Inheritance Tax (IHT) is the tax payable on the estate you leave. IHT is only payable if the total value of your estate is higher than £325,000 (frozen until 2015) or £650,000 for married couples or civil partnerships. This is generally referred to as the threshold.

This total includes gifts made over the previous seven years although there are exceptions to these gifts. Exceptions, such as, those to your spouse and charities; and Chargeble Lifetime Transfers where asociated gifts in the last 14 years may need to be considered.

If your estate is less than £325,000 (or £650,000 for a married couple or civil partnership) you pay no Inheritance Tax. The tax is payable only on the amount over the threshold. The current rate is 40%.

For those who have an estate over the IHT threshold it certainly pays to think carefully about planning your estate to maximise your beneficiaries legacy.

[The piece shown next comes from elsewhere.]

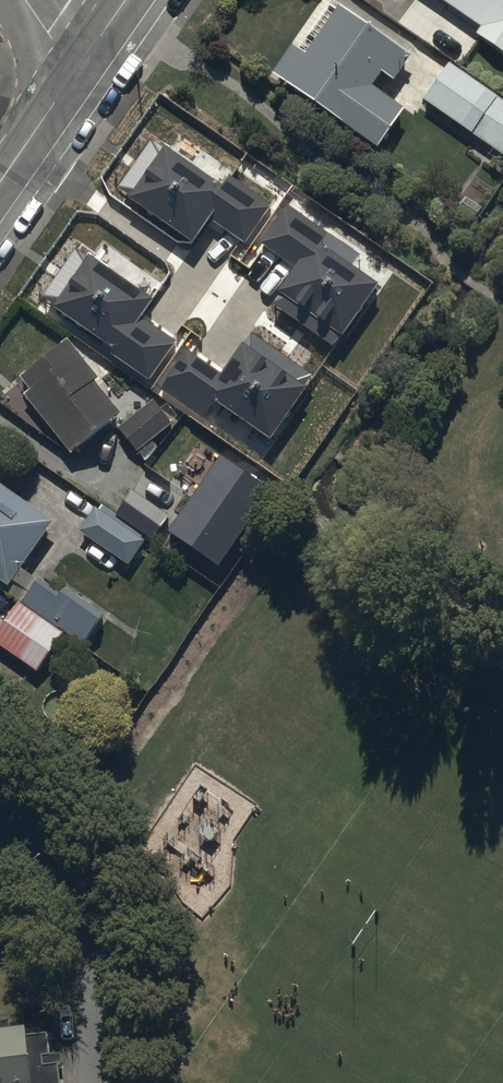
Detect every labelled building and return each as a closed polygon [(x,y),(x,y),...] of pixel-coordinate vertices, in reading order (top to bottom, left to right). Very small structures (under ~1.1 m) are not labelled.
[(399,23),(460,66),(480,38),(502,54),(502,0),(415,0),(399,23)] [(294,44),(273,74),(379,150),(407,111),(373,87),(383,73),(396,82),(413,58),(342,6),(308,54),(294,44)] [(449,64),(424,100),(502,155),(502,101),(449,64)] [(191,239),(208,215),(244,240),(270,203),(229,174),(222,184),(165,144),(129,196),(191,239)] [(359,253),(287,203),(260,240),(297,265),(279,290),(343,334),(379,282),(352,263),(359,253)] [(154,298),(89,254),(53,305),(114,347),(110,353),(149,380),(176,340),(141,316),(154,298)] [(32,390),(26,395),(73,455),(123,415),(98,383),(102,380),(71,341),(23,379),(32,390)] [(306,386),(242,342),(220,373),(186,349),(160,387),(203,417),(214,400),(269,439),(306,386)] [(154,401),(120,428),(145,461),(159,451),(152,441),(173,425),(154,401)] [(221,571),(276,491),(220,453),(166,534),(221,571)] [(178,502),(142,476),(116,513),(152,539),(178,502)] [(0,485),(0,581),(8,587),(6,590),(83,646),(105,616),(65,587),(60,593),(40,578),(38,580),(23,569),(55,524),(0,485)] [(95,508),(79,532),(130,565),(146,541),(95,508)] [(20,605),(0,634),(0,646),(38,672),(64,634),(20,605)] [(26,1036),(26,1028),(12,1029),(11,1020),(0,1021),(0,1082),(60,1082),(58,1065),(64,1065),(63,1053),(49,1055),(47,1034),(26,1036)]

Strategies to minimise IHT may include, changing some of the assets held to those qualifying for Inheritance Tax Relief, gifts out of the estate either directly or via Trusts, by making eligible gifts. We can discuss these options on a personal basis. Taking specialist advice now could save your estate thousands later.

 

Have In Mind Your Financial and Life Plan Before Drafting Your Will

Before you begin the process of actually making your Will or seeing a solicitor it’s a useful exercise to write down answers to a few simple questions:

  • Who do I want as my executors (these are the people you appoint to carry out the terms of your Will)?
  • Who do I want to leave my estate to and in what proportions?
  • Will I leave a gift to any charities?
  • Do I need assets protected for my husband/wife, Estate Planning, Children, vulnerable persons?
  • If I become incapacitated as a result of illness or accident who do I want to look after my affairs (appointing a person who has power of attorney)?
  • What are my assets (write a list of all that you own ie: shares, property, jewellery, household items, insurance policies) and liabilities?

 

Jargon Busting

  • Testator: this is the person making the Will. You
  • Beneficiaries (Legatees): all those people, organisations and charities you wish to benefit under the terms of your Will.
  • Executor(s): the people you appoint to ensure that the terms of your Will are carried out.
  • Witnesses: two people who must be present when you sign your Will. They may not benefit under the terms of the Will and neither can their spouses.
  • Solicitor: professional person who meets the standards set by the Law Society and is qualified to undertake legal work including Wills and Probate. Solicitors are regulated by the Law Society.
  • Trustee(s):people you appoint to administer and manage any trust you set up.
  • Guardian: person(s) appointed under the terms of a Will to have custody of any minor child(ren).
  • Codicil: legal document adding to, or altering, an existing Will. A codicil is used where only a minor change is needed and there is no need to make a new will.
  • Court of Protection: division of the Supreme Court which exists to manage the affairs of those who are incapable of managing or administering their own financial affairs.
  • Estate: total value of all the assets you leave when you die, after all debts, taxes and costs have been paid.
  • Inheritance Tax: payable if your estate exceeds the current tax threshold (£285,000 from April 2006). It can be avoided or reduced by leaving a legacy to a charity.
  • Intestate: if you die without a Will, the law declares intestacy and decides how your assets will be distributed, regardless of your wishes.
  • Legacy: gift, or bequest in your Will.
  • Conditional: a gift conditional upon a certain event taking place.
  • Discretionary: where you allow your Executors or Trustees to choose who will benefit under your Will.
  • Pecuniary: gift of money; if it is index-linked it will help retain its value.
  • Residuary: what is left of the estate after all other legacies, tax debts and costs have been paid.
  • Reversionary: gift to someone for their lifetime and after their death to someone else, organisation or charity.
  • Specific: gift which is identified i.e. house, car, jewellery etc.